Saltó al terreno de juego con el rostro sereno, el pulso firme y la mente limpia. Atrás quedaba aquel maldito gol de Silvestre en el último suspiro del encuentro de la pasada semana ante el Albacete y las dudas acerca de si debió haber salido o no a por ese balón que venía desde tan lejos. El mazazo, en todo caso, exigía fortaleza anímica para restablecerse cuanto antes de semejante varapalo. Confianza. Autoestima. Seguridad. Virtudes que adornan el carácter de Álvaro Ratón. De profesión, portero.

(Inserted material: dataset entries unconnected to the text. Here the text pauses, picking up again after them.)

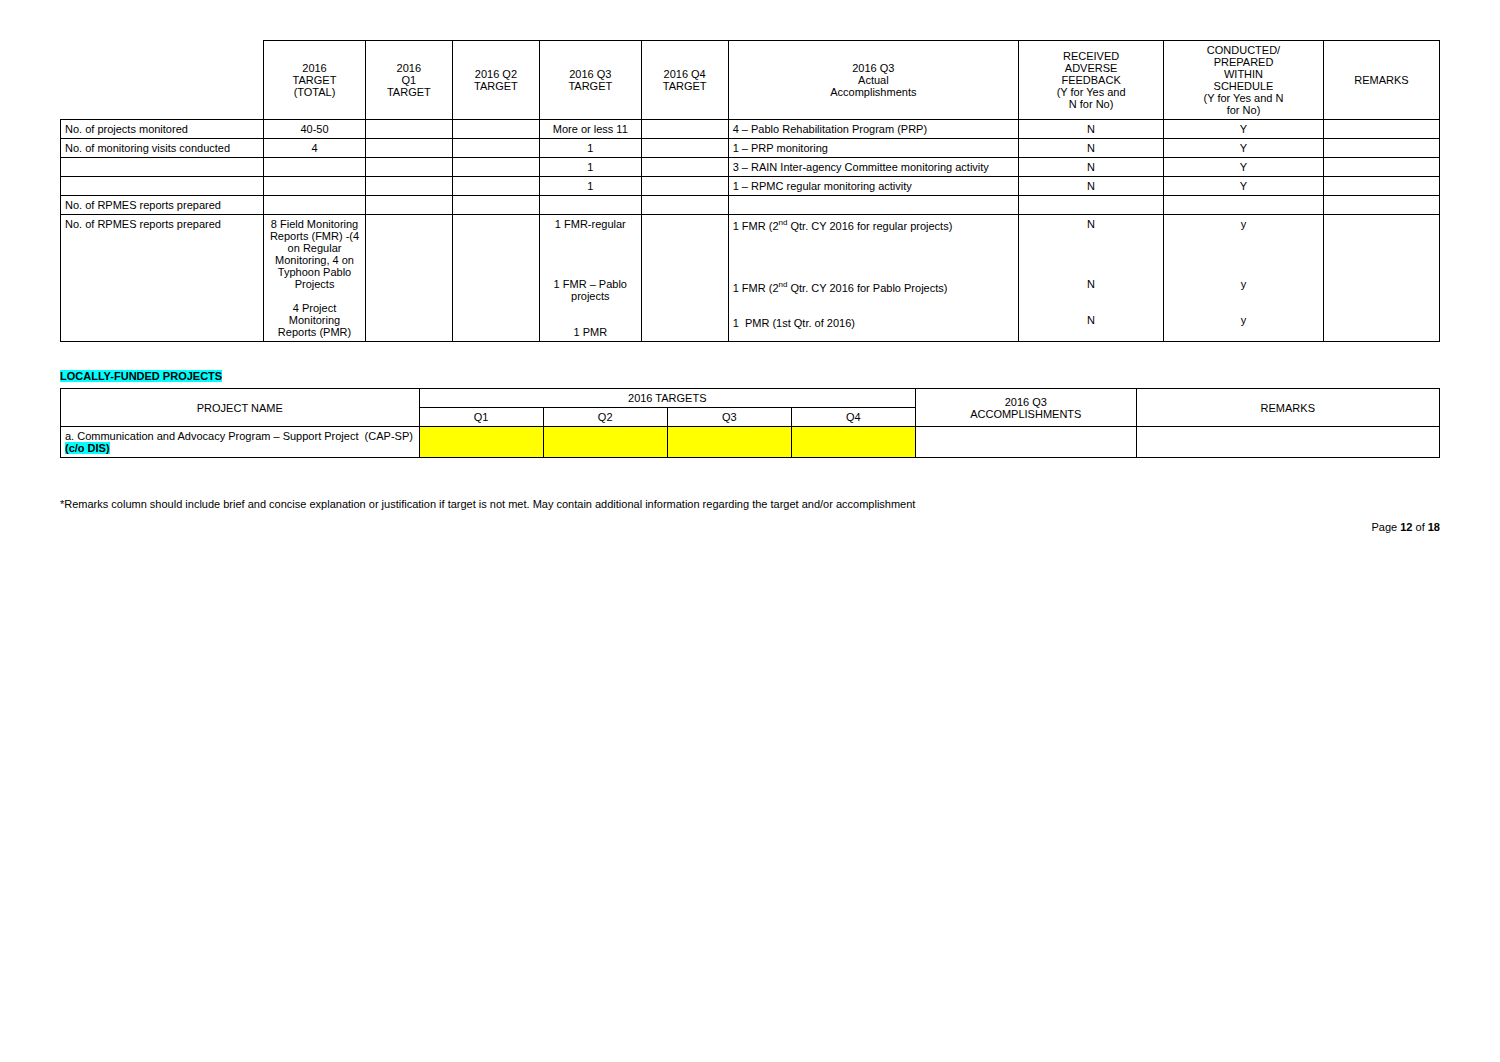| | 2016 TARGET (TOTAL) | 2016 Q1 TARGET | 2016 Q2 TARGET | 2016 Q3 TARGET | 2016 Q4 TARGET | 2016 Q3 Actual Accomplishments | RECEIVED ADVERSE FEEDBACK (Y for Yes and N for No) | CONDUCTED/ PREPARED WITHIN SCHEDULE (Y for Yes and N for No) | REMARKS |
| --- | --- | --- | --- | --- | --- | --- | --- | --- | --- |
| No. of projects monitored | 40-50 | | | More or less 11 | | 4 – Pablo Rehabilitation Program (PRP) | N | Y | |
| No. of monitoring visits conducted | 4 | | | 1 | | 1 – PRP monitoring | N | Y | |
| | | | | 1 | | 3 – RAIN Inter-agency Committee monitoring activity | N | Y | |
| | | | | 1 | | 1 – RPMC regular monitoring activity | N | Y | |
| No. of RPMES reports prepared | | | | | | | | | |
| No. of RPMES reports prepared | 8 Field Monitoring Reports (FMR) -(4 on Regular Monitoring, 4 on Typhoon Pablo Projects 4 Project Monitoring Reports (PMR) | | | 1 FMR-regular 1 FMR – Pablo projects 1 PMR | | 1 FMR (2 nd Qtr. CY 2016 for regular projects) 1 FMR (2 nd Qtr. CY 2016 for Pablo Projects) 1 PMR (1st Qtr. of 2016) | N N N | y y y | |
LOCALLY-FUNDED PROJECTS
| PROJECT NAME | 2016 TARGETS | 2016 Q3 ACCOMPLISHMENTS | REMARKS |
| --- | --- | --- | --- |
| Q1 | Q2 | Q3 | Q4 |
| a. Communication and Advocacy Program – Support Project (CAP-SP) (c/o DIS) | | | | | | |
*Remarks column should include brief and concise explanation or justification if target is not met. May contain additional information regarding the target and/or accomplishment
Page 12 of 18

Si había dudas, estas quedaron disipadas antes de los veinte minutos, cuando el gallego negó el primer gol a Trejo con una gran intervención que ya hacía presagiar que iba a ser su gran día. Luego llegaría otra mano a Pozo y más tarde una a Embarba justo antes de que su guante derecho se interpusiera otra vez entre Ulloa y la red tras un cabezazo solo del espigado delantero. Estaba claro. Era su día. Ratón era un gato.

El estado de gracia del gallego lo confirmaba su alianza con la fortuna. Ulloa, a placer, había rematado fuera y el poste fue cómplice en un remate de Pozo que envenenó un amigo. El descanso le otorgó el merecido descanso tras semejante derroche de facultades. Ratón había sido el Zaragoza. El Zaragoza había sido Ratón.

El guardameta se retiró al vestuario con la grata sensación del deber cumplido, pero consciente de que todavía quedaba mucho trabajo por hacer. Pero se equivocaba. En realidad, había pasado lo peor. También para el Zaragoza, que sufriría mucho menos en la reanudación. Ratón había conseguido sostener a su equipo y el rival, inmerso en una considerable crisis de identidad, ya era un mar de dudas.

Quizá todo estaba en el guion. Tal vez el plan consistía en aguantar y sujetar al principio para tratar de explotar después el nerviosimo de un oponente tan poderoso arriba como frágil atrás. El caso es que el Zaragoza, a pesar de su juventud, tiró de oficio para llevar el partido a su terreno. El VAR hizo el resto. Ese equipo irreconocible, desordenado y caótico de la primera parte se había transformado en una escuadra sólida y solvente. El partido era, eso sí, un horror. Quizá también se trataba de eso.

Ratón ya no volvió a emplearse a fondo. Ni falta que hizo. El único plan del Rayo consistía en acumular delanteros a los que buscar a través de balones largos. Frontales o laterales. De aquí y de allá. Nada más. Y, ahí, Ratón volvió a mostrarse seguro. Su impecable hoja de servicios apenas presenta un despeje blando como único lunar entre semejante derroche de eficacia, justo lo que había reclamado Víctor en la previa. Ratón lo bordó.

No es fácil ser portero suplente y la complejidad aumenta a la sombra de un gigante como Cristian Álvarez. Los cancerberos que han gozado a lo largo de la historia del favor unánime de La Romareda se cuentan con los dedos de las manos. O quizá solo haga falta una. Y Cristian está entre ellos. Por eso, el zaragocismo en pleno sufrió con él la lesión ante Las Palmas que le iba a dejar fuera un mes. Por eso le despidió con una ovación atronadora cuando se marchó cojeando. En ese momento, el argentino señaló a Ratón y pidió dirigir a él los aplausos. Él sabía que el Zaragoza se quedaba en buenas manos.